Weekly DVD/Video Picks

National Geographic: Inside the Vatican (2002)

When a papal conclave has chosen the next pope, he retreats to a room in the Sistine Chapel called the “Room of Tears.” Here the papal white awaits him. The Room of Tears, and the conclave process, are among the tour stops in this video. Respectful and often fascinating, Inside the Vatican offers a unique behind-the-scenes look at the life, history and inner workings of Vatican City. Vignettes include the ordination of a bishop, the restoration of a priceless tapestry, the swearing-in of a Swiss Guard soldier, reception of world leaders and a race to digitally preserve disintegrating documents.

Inside the Vatican touches on the origins of the papacy in Jesus’ call of Peter and the 20th-century discovery of Peter’s grave and bones. Episodes in papal history, glorious and otherwise, are discussed, from Leo X’s financial mismanagement to John Paul II’s role in the downfall of the Soviet Union. Glimpses of John Paul II’s pastoral spirit and compassion can be seen in footage of a visit to a leper colony and in an interview with the Holy Father’s personal photographer, who explains that he considers it a sacred duty never to take even one bad picture of the Holy Father.

Content advisory: A fleeting journalistic reference to criticism of the Pope’s “conservatism” and a brief discussion of Galileo that needs context.

The Miracle Worker (1962)

The astonishing story of Annie Sullivan’s dogged efforts to break the isolation of Helen Keller’s sightless and soundless world is brought stunningly to life in The Miracle Worker.

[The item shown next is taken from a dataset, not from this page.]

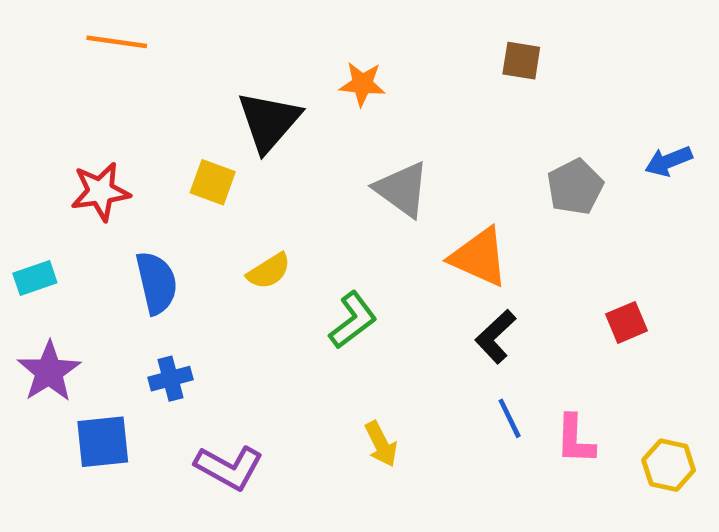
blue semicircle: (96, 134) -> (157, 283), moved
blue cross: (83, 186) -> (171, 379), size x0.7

Originally a Broadway play written by William Gibson, directed by Arthur Penn and starring Anne Bancroft and Patty Duke, the story was brought to the screen by the same creative team, with Gibson adapting his own stage play and Penn again directing Bancroft and Duke in Oscar-winning turns. 

Duke, 16, is like a feral animal as Helen, unnervingly oblivious, snatching food from other people’s plates and lashing out at unwanted interference with abandon. Bancroft brings iron conviction and a total dearth of sentimentality to Sullivan, a tough-minded, nearly blind Boston Catholic whose Yankee directness both unsettles and offers hope to her genteel Southern Protestant hosts. “It has a name,” Sullivan says again and again, signing nouns under Helen’s fingers as she tries to get her to link sign patterns with physical objects. And the grueling eight-minute dining-room battle will have parents of willful children on the edge of their seats. The cathartic final scene is nothing short of transcendent.

Content advisory: Harrowing physical confrontations between Helen and Annie; disturbing verbal account of subhuman living conditions. Still fine family viewing.

The Three Musketeers (1921)

Douglas Fairbanks’s first major silent costume swashbuckler exuberantly embraces the melodramatic absurdities of Alexandre Dumas’s universe, with valiant heroes and scheming villains risking all to capture a diamond brooch — foolishly given by the Queen to an indiscreet admirer — all for the purpose of either embarrassing or saving the honor of the queen, thereby pushing her weak-minded King this way or that in the power struggle between the Queen’s allies and the villainous Cardinal Richelieu.

Yes, it’s really as convoluted as all that. But Fairbanks is in top form, leaping and dueling as the young D’Artangnan. The film takes more than a half hour to introduce its large cast of characters and set up its intrigues and alliances, but after that it’s gung-ho derring-do all the way.

Content advisory: Swashbuckling violence; a negative clerical depiction; romantic complications.